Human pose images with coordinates
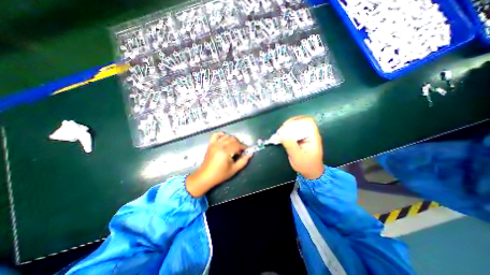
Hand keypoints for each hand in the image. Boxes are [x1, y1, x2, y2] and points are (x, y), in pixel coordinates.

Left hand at [187, 132, 251, 196]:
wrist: (206, 176)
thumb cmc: (220, 174)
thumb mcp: (234, 169)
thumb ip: (243, 161)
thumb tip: (250, 153)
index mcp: (225, 152)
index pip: (237, 145)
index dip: (243, 147)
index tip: (246, 150)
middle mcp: (220, 145)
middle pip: (233, 139)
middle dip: (239, 143)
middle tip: (240, 150)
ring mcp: (214, 144)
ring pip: (226, 136)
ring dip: (232, 139)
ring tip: (234, 146)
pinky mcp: (210, 144)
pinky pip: (216, 135)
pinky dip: (221, 135)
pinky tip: (225, 139)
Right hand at [277, 116, 323, 179]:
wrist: (311, 172)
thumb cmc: (306, 165)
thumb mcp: (297, 156)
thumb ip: (290, 144)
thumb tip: (281, 133)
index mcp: (313, 137)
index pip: (308, 122)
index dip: (297, 120)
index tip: (286, 126)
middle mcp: (310, 134)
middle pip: (301, 122)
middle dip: (290, 124)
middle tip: (281, 131)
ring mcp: (306, 136)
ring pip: (297, 126)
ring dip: (288, 128)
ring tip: (280, 133)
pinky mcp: (301, 139)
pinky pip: (294, 132)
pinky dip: (287, 132)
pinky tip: (282, 136)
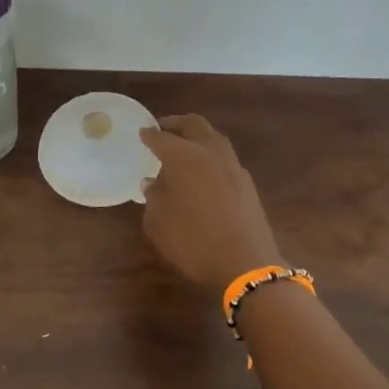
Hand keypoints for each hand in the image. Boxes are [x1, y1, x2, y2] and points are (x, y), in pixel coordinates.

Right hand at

▶ [WORK REQUIRED]:
Find the line with "ring dip: (232, 139)". Return it and each line after it through the end of the data, exactly, without pictures.

▶ [TASK ANSWER]:
ring dip: (232, 139)
ring tip: (234, 146)
pinky mcp: (210, 144)
pinky pip: (216, 135)
pinky dip: (221, 135)
pinky tip: (225, 139)
Right hand at [277, 116, 323, 179]:
wrist: (311, 172)
thumb cmc: (306, 165)
thumb mcp: (297, 156)
thumb ip: (290, 144)
thumb tip: (281, 133)
index mcp: (313, 137)
index pip: (308, 122)
index dip: (297, 120)
index tip: (286, 126)
middle mcp: (310, 134)
middle pip: (301, 122)
middle dip: (290, 124)
middle tip: (281, 131)
ring mcp: (306, 136)
ring pip: (297, 126)
ring dip: (288, 128)
ring tip: (280, 133)
pinky mcp: (301, 139)
pinky pip: (294, 132)
pinky dip: (287, 132)
pinky tip: (282, 136)
Hand keypoints for each hand in the image. Boxes are [x1, y1, x2, y2] and points are (x, y), in pixel coordinates.

Right hand at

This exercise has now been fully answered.